**Work required**
Repeat every line of the listing below without any changes.

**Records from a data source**

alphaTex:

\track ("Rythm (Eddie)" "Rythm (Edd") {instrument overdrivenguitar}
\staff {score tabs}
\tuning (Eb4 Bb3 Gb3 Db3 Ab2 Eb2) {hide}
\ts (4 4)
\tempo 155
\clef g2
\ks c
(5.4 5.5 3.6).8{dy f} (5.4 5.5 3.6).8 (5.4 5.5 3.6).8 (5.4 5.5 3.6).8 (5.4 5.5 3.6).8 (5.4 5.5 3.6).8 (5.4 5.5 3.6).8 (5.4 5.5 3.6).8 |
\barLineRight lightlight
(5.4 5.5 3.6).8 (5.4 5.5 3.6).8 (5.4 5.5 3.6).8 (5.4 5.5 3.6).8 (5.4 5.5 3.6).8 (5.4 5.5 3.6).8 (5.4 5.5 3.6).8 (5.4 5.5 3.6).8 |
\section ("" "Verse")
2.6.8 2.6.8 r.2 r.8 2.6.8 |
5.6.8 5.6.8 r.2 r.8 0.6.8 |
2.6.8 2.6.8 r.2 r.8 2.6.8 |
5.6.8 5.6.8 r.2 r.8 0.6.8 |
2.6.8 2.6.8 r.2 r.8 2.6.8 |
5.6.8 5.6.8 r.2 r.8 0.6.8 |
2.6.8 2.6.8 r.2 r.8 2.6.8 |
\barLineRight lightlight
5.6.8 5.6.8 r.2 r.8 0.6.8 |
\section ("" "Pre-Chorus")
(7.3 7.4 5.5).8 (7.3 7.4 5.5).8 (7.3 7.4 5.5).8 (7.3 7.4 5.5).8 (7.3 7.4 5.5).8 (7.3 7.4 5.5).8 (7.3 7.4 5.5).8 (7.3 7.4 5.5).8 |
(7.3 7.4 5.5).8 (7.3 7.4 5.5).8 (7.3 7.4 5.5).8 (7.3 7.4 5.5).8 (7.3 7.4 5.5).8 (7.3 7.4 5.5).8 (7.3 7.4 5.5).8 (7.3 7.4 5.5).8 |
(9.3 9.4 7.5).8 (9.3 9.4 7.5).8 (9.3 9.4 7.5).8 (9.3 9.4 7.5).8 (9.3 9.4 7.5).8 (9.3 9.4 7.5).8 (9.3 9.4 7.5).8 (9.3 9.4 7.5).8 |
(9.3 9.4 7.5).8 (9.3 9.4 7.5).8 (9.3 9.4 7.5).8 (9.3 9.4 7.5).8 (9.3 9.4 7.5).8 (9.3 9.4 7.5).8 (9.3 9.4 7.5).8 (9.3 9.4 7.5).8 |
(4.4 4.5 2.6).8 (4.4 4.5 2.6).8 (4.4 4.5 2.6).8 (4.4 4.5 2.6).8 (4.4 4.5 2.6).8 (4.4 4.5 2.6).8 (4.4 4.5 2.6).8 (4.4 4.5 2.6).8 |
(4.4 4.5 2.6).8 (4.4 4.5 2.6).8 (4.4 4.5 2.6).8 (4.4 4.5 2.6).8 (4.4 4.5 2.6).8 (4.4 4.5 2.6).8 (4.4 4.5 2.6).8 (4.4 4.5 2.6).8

**The reply**
alphaTex:

\track ("Rythm (Eddie)" "Rythm (Edd") {instrument overdrivenguitar}
\staff {score tabs}
\tuning (Eb4 Bb3 Gb3 Db3 Ab2 Eb2) {hide}
\ts (4 4)
\tempo 155
\clef g2
\ks c
(5.4 5.5 3.6).8{dy f} (5.4 5.5 3.6).8 (5.4 5.5 3.6).8 (5.4 5.5 3.6).8 (5.4 5.5 3.6).8 (5.4 5.5 3.6).8 (5.4 5.5 3.6).8 (5.4 5.5 3.6).8 |
\barLineRight lightlight
(5.4 5.5 3.6).8 (5.4 5.5 3.6).8 (5.4 5.5 3.6).8 (5.4 5.5 3.6).8 (5.4 5.5 3.6).8 (5.4 5.5 3.6).8 (5.4 5.5 3.6).8 (5.4 5.5 3.6).8 |
\section ("" "Verse")
2.6.8 2.6.8 r.2 r.8 2.6.8 |
5.6.8 5.6.8 r.2 r.8 0.6.8 |
2.6.8 2.6.8 r.2 r.8 2.6.8 |
5.6.8 5.6.8 r.2 r.8 0.6.8 |
2.6.8 2.6.8 r.2 r.8 2.6.8 |
5.6.8 5.6.8 r.2 r.8 0.6.8 |
2.6.8 2.6.8 r.2 r.8 2.6.8 |
\barLineRight lightlight
5.6.8 5.6.8 r.2 r.8 0.6.8 |
\section ("" "Pre-Chorus")
(7.3 7.4 5.5).8 (7.3 7.4 5.5).8 (7.3 7.4 5.5).8 (7.3 7.4 5.5).8 (7.3 7.4 5.5).8 (7.3 7.4 5.5).8 (7.3 7.4 5.5).8 (7.3 7.4 5.5).8 |
(7.3 7.4 5.5).8 (7.3 7.4 5.5).8 (7.3 7.4 5.5).8 (7.3 7.4 5.5).8 (7.3 7.4 5.5).8 (7.3 7.4 5.5).8 (7.3 7.4 5.5).8 (7.3 7.4 5.5).8 |
(9.3 9.4 7.5).8 (9.3 9.4 7.5).8 (9.3 9.4 7.5).8 (9.3 9.4 7.5).8 (9.3 9.4 7.5).8 (9.3 9.4 7.5).8 (9.3 9.4 7.5).8 (9.3 9.4 7.5).8 |
(9.3 9.4 7.5).8 (9.3 9.4 7.5).8 (9.3 9.4 7.5).8 (9.3 9.4 7.5).8 (9.3 9.4 7.5).8 (9.3 9.4 7.5).8 (9.3 9.4 7.5).8 (9.3 9.4 7.5).8 |
(4.4 4.5 2.6).8 (4.4 4.5 2.6).8 (4.4 4.5 2.6).8 (4.4 4.5 2.6).8 (4.4 4.5 2.6).8 (4.4 4.5 2.6).8 (4.4 4.5 2.6).8 (4.4 4.5 2.6).8 |
(4.4 4.5 2.6).8 (4.4 4.5 2.6).8 (4.4 4.5 2.6).8 (4.4 4.5 2.6).8 (4.4 4.5 2.6).8 (4.4 4.5 2.6).8 (4.4 4.5 2.6).8 (4.4 4.5 2.6).8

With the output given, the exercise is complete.